Start of Dataset content
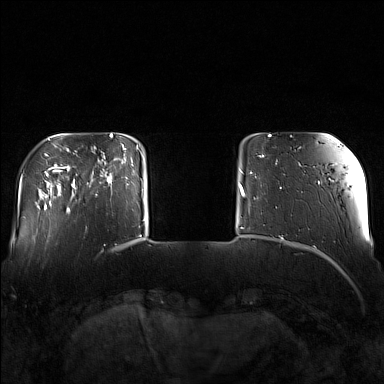
Breast MRI (dynamic contrast-enhanced), one axial slice; position 25 of 160 along the scan axis; dynamic contrast-enhanced series, time point 2 of 7 at this slice position (early post-contrast); 1.5 T; TE 1.8 ms, TR 5 ms; 1 mm slice thickness; 384 × 384 image matrix, field of view 340 × 340 mm. Female patient.
Annotated regions visible in this slice (semi-automatically segmented with operator editing):
- enhancing-tissue mask used for the functional tumour volume (all voxels passing the contrast-enhancement thresholds inside the analysis volume; usually the tumour): bounding box <91,144,129,196> (left, top, right, bottom; pixels)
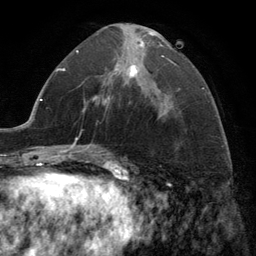
Breast MRI (dynamic contrast-enhanced), one axial slice. Position 63 of 134 along the scan axis. Cropped to one breast. Dynamic contrast-enhanced series, time point 2 of 6 at this slice position (early post-contrast). 3 T. TE 2.8 ms, TR 7.3 ms. 1.2 mm slice thickness. 256 × 256 image matrix, field of view 180 × 180 mm. Female patient.
Annotated regions visible in this slice (semi-automatically segmented with operator editing):
- enhancing-tissue mask used for the functional tumour volume (all voxels passing the contrast-enhancement thresholds inside the analysis volume; usually the tumour): bounding box [x1, y1, x2, y2] px = [107, 32, 168, 107]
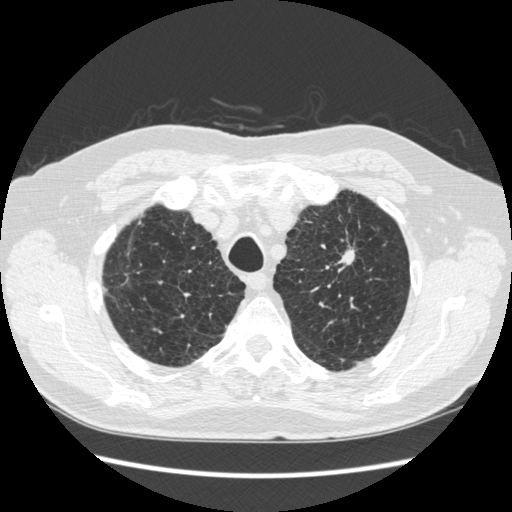
Axial slice from a low-dose chest CT screening exam; third annual screen; lung window (W 1500 / L -600 HU); 1.25 mm slice thickness; 120 kVp; slice 47 of 267 in the series. Male, age 70 years at enrolment.
Expert-annotated lung lesion, bounding box <323,216,373,281> (left, top, right, bottom; pixels). The screening reader recorded 2 non-calcified nodules or masses ≥4 mm on this exam (left upper lobe, right lower lobe); which of them this box marks is not recorded. Lung cancer was diagnosed 92 days after this screen: squamous cell carcinoma, NOS, left upper lobe, moderately differentiated (G2), stage IA (AJCC 6th edition), 18 mm at pathology.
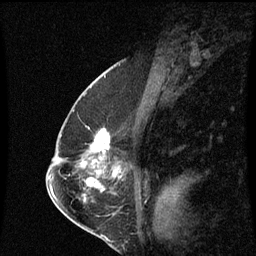
Breast MRI (dynamic contrast-enhanced), one sagittal slice; position 36 of 60 along the scan axis; dynamic contrast-enhanced series, image 2 of 3 at this slice position (ordered by acquisition); 1.5 T; TE 4.2 ms, TR 8.9 ms; 2 mm slice thickness; 256 × 256 image matrix, field of view 200 × 200 mm. Patient: female, 57 years. From the clinical record (not read from this slice): setting: breast cancer imaged before/during neoadjuvant chemotherapy; receptor status: HR-positive, HER2-negative.
Annotated regions visible in this slice (semi-automatic segmentation, software-assisted and operator-edited):
- analysis volume of interest (the breast-tissue region the enhancement analysis was run in; not a lesion): bounding box <83,130,108,159> (left, top, right, bottom; pixels)
- tumour enhancement mask (voxels above the 70 % enhancement threshold inside the analysis volume of interest): <94,132,108,159>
End of Dataset content
* Instructions to follow:
Could you repeat every record exactly as written, with the pictures left out?

* Response:
Breast MRI (dynamic contrast-enhanced), one axial slice; position 25 of 160 along the scan axis; dynamic contrast-enhanced series, time point 2 of 7 at this slice position (early post-contrast); 1.5 T; TE 1.8 ms, TR 5 ms; 1 mm slice thickness; 384 × 384 image matrix, field of view 340 × 340 mm. Female patient.
Annotated regions visible in this slice (semi-automatically segmented with operator editing):
- enhancing-tissue mask used for the functional tumour volume (all voxels passing the contrast-enhancement thresholds inside the analysis volume; usually the tumour): bounding box <91,144,129,196> (left, top, right, bottom; pixels)
Breast MRI (dynamic contrast-enhanced), one axial slice. Position 63 of 134 along the scan axis. Cropped to one breast. Dynamic contrast-enhanced series, time point 2 of 6 at this slice position (early post-contrast). 3 T. TE 2.8 ms, TR 7.3 ms. 1.2 mm slice thickness. 256 × 256 image matrix, field of view 180 × 180 mm. Female patient.
Annotated regions visible in this slice (semi-automatically segmented with operator editing):
- enhancing-tissue mask used for the functional tumour volume (all voxels passing the contrast-enhancement thresholds inside the analysis volume; usually the tumour): bounding box [x1, y1, x2, y2] px = [107, 32, 168, 107]
Axial slice from a low-dose chest CT screening exam; third annual screen; lung window (W 1500 / L -600 HU); 1.25 mm slice thickness; 120 kVp; slice 47 of 267 in the series. Male, age 70 years at enrolment.
Expert-annotated lung lesion, bounding box <323,216,373,281> (left, top, right, bottom; pixels). The screening reader recorded 2 non-calcified nodules or masses ≥4 mm on this exam (left upper lobe, right lower lobe); which of them this box marks is not recorded. Lung cancer was diagnosed 92 days after this screen: squamous cell carcinoma, NOS, left upper lobe, moderately differentiated (G2), stage IA (AJCC 6th edition), 18 mm at pathology.
Breast MRI (dynamic contrast-enhanced), one sagittal slice; position 36 of 60 along the scan axis; dynamic contrast-enhanced series, image 2 of 3 at this slice position (ordered by acquisition); 1.5 T; TE 4.2 ms, TR 8.9 ms; 2 mm slice thickness; 256 × 256 image matrix, field of view 200 × 200 mm. Patient: female, 57 years. From the clinical record (not read from this slice): setting: breast cancer imaged before/during neoadjuvant chemotherapy; receptor status: HR-positive, HER2-negative.
Annotated regions visible in this slice (semi-automatic segmentation, software-assisted and operator-edited):
- analysis volume of interest (the breast-tissue region the enhancement analysis was run in; not a lesion): bounding box <83,130,108,159> (left, top, right, bottom; pixels)
- tumour enhancement mask (voxels above the 70 % enhancement threshold inside the analysis volume of interest): <94,132,108,159>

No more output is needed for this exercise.